## Task objective:
Give every line below again, exactly as it appears.

-=-=-=-=-

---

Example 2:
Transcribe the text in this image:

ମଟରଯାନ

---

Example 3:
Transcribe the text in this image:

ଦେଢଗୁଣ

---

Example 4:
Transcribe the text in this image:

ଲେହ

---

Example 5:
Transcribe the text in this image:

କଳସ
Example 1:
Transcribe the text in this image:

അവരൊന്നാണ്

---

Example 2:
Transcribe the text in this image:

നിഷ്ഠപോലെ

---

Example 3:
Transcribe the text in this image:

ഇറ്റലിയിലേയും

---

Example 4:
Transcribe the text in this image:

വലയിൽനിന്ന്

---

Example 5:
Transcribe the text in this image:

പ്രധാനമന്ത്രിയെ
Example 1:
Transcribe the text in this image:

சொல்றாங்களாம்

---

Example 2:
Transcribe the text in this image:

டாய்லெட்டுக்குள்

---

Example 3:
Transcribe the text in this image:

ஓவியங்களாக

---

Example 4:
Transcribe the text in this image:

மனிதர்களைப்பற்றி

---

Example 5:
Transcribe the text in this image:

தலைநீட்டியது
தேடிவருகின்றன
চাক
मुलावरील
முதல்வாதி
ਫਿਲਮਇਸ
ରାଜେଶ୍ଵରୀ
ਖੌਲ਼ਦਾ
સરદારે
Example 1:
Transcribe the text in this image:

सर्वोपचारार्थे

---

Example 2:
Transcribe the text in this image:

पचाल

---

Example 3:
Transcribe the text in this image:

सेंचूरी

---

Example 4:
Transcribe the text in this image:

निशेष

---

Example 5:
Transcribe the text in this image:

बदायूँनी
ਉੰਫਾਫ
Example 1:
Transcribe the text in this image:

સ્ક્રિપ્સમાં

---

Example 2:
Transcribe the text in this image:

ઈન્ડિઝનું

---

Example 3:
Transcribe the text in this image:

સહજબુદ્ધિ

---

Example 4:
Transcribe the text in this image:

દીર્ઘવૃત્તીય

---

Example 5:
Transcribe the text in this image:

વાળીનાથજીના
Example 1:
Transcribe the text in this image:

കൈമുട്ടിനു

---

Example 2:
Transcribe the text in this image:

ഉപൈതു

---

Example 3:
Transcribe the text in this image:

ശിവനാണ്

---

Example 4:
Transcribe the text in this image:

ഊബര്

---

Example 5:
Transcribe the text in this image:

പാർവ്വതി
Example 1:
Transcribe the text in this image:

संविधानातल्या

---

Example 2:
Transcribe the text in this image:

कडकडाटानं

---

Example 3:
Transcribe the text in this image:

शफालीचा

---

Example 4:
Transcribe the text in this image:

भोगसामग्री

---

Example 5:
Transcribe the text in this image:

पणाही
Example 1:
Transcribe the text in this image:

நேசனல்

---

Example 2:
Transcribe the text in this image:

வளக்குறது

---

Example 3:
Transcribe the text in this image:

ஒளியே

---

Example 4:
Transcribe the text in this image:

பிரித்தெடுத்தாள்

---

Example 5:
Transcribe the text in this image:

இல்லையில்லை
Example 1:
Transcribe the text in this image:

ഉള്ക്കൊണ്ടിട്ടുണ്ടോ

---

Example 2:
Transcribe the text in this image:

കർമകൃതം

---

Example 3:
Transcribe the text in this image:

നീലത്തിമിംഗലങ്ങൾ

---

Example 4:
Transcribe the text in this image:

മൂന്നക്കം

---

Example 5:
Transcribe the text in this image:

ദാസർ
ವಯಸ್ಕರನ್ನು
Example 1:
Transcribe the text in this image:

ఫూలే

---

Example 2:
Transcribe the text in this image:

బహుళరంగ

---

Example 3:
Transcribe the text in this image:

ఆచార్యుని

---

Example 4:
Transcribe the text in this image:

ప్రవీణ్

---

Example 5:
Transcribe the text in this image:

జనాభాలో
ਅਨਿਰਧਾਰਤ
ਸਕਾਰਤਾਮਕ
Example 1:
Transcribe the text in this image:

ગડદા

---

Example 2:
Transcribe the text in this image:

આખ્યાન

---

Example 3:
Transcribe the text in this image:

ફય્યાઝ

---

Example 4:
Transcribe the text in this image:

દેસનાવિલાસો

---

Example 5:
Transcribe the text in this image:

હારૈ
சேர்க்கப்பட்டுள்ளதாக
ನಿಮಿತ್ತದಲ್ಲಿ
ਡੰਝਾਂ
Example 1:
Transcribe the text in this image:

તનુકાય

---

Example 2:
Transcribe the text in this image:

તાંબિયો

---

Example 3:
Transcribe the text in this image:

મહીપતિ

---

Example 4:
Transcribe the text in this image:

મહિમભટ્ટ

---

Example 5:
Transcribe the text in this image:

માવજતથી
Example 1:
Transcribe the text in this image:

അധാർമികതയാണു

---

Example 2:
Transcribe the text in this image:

-=-=-=-=-

## Answer space:
---

Example 2:
Transcribe the text in this image:

ମଟରଯାନ

---

Example 3:
Transcribe the text in this image:

ଦେଢଗୁଣ

---

Example 4:
Transcribe the text in this image:

ଲେହ

---

Example 5:
Transcribe the text in this image:

କଳସ
Example 1:
Transcribe the text in this image:

അവരൊന്നാണ്

---

Example 2:
Transcribe the text in this image:

നിഷ്ഠപോലെ

---

Example 3:
Transcribe the text in this image:

ഇറ്റലിയിലേയും

---

Example 4:
Transcribe the text in this image:

വലയിൽനിന്ന്

---

Example 5:
Transcribe the text in this image:

പ്രധാനമന്ത്രിയെ
Example 1:
Transcribe the text in this image:

சொல்றாங்களாம்

---

Example 2:
Transcribe the text in this image:

டாய்லெட்டுக்குள்

---

Example 3:
Transcribe the text in this image:

ஓவியங்களாக

---

Example 4:
Transcribe the text in this image:

மனிதர்களைப்பற்றி

---

Example 5:
Transcribe the text in this image:

தலைநீட்டியது
தேடிவருகின்றன
চাক
मुलावरील
முதல்வாதி
ਫਿਲਮਇਸ
ରାଜେଶ୍ଵରୀ
ਖੌਲ਼ਦਾ
સરદારે
Example 1:
Transcribe the text in this image:

सर्वोपचारार्थे

---

Example 2:
Transcribe the text in this image:

पचाल

---

Example 3:
Transcribe the text in this image:

सेंचूरी

---

Example 4:
Transcribe the text in this image:

निशेष

---

Example 5:
Transcribe the text in this image:

बदायूँनी
ਉੰਫਾਫ
Example 1:
Transcribe the text in this image:

સ્ક્રિપ્સમાં

---

Example 2:
Transcribe the text in this image:

ઈન્ડિઝનું

---

Example 3:
Transcribe the text in this image:

સહજબુદ્ધિ

---

Example 4:
Transcribe the text in this image:

દીર્ઘવૃત્તીય

---

Example 5:
Transcribe the text in this image:

વાળીનાથજીના
Example 1:
Transcribe the text in this image:

കൈമുട്ടിനു

---

Example 2:
Transcribe the text in this image:

ഉപൈതു

---

Example 3:
Transcribe the text in this image:

ശിവനാണ്

---

Example 4:
Transcribe the text in this image:

ഊബര്

---

Example 5:
Transcribe the text in this image:

പാർവ്വതി
Example 1:
Transcribe the text in this image:

संविधानातल्या

---

Example 2:
Transcribe the text in this image:

कडकडाटानं

---

Example 3:
Transcribe the text in this image:

शफालीचा

---

Example 4:
Transcribe the text in this image:

भोगसामग्री

---

Example 5:
Transcribe the text in this image:

पणाही
Example 1:
Transcribe the text in this image:

நேசனல்

---

Example 2:
Transcribe the text in this image:

வளக்குறது

---

Example 3:
Transcribe the text in this image:

ஒளியே

---

Example 4:
Transcribe the text in this image:

பிரித்தெடுத்தாள்

---

Example 5:
Transcribe the text in this image:

இல்லையில்லை
Example 1:
Transcribe the text in this image:

ഉള്ക്കൊണ്ടിട്ടുണ്ടോ

---

Example 2:
Transcribe the text in this image:

കർമകൃതം

---

Example 3:
Transcribe the text in this image:

നീലത്തിമിംഗലങ്ങൾ

---

Example 4:
Transcribe the text in this image:

മൂന്നക്കം

---

Example 5:
Transcribe the text in this image:

ദാസർ
ವಯಸ್ಕರನ್ನು
Example 1:
Transcribe the text in this image:

ఫూలే

---

Example 2:
Transcribe the text in this image:

బహుళరంగ

---

Example 3:
Transcribe the text in this image:

ఆచార్యుని

---

Example 4:
Transcribe the text in this image:

ప్రవీణ్

---

Example 5:
Transcribe the text in this image:

జనాభాలో
ਅਨਿਰਧਾਰਤ
ਸਕਾਰਤਾਮਕ
Example 1:
Transcribe the text in this image:

ગડદા

---

Example 2:
Transcribe the text in this image:

આખ્યાન

---

Example 3:
Transcribe the text in this image:

ફય્યાઝ

---

Example 4:
Transcribe the text in this image:

દેસનાવિલાસો

---

Example 5:
Transcribe the text in this image:

હારૈ
சேர்க்கப்பட்டுள்ளதாக
ನಿಮಿತ್ತದಲ್ಲಿ
ਡੰਝਾਂ
Example 1:
Transcribe the text in this image:

તનુકાય

---

Example 2:
Transcribe the text in this image:

તાંબિયો

---

Example 3:
Transcribe the text in this image:

મહીપતિ

---

Example 4:
Transcribe the text in this image:

મહિમભટ્ટ

---

Example 5:
Transcribe the text in this image:

માવજતથી
Example 1:
Transcribe the text in this image:

അധാർമികതയാണു

---

Example 2:
Transcribe the text in this image:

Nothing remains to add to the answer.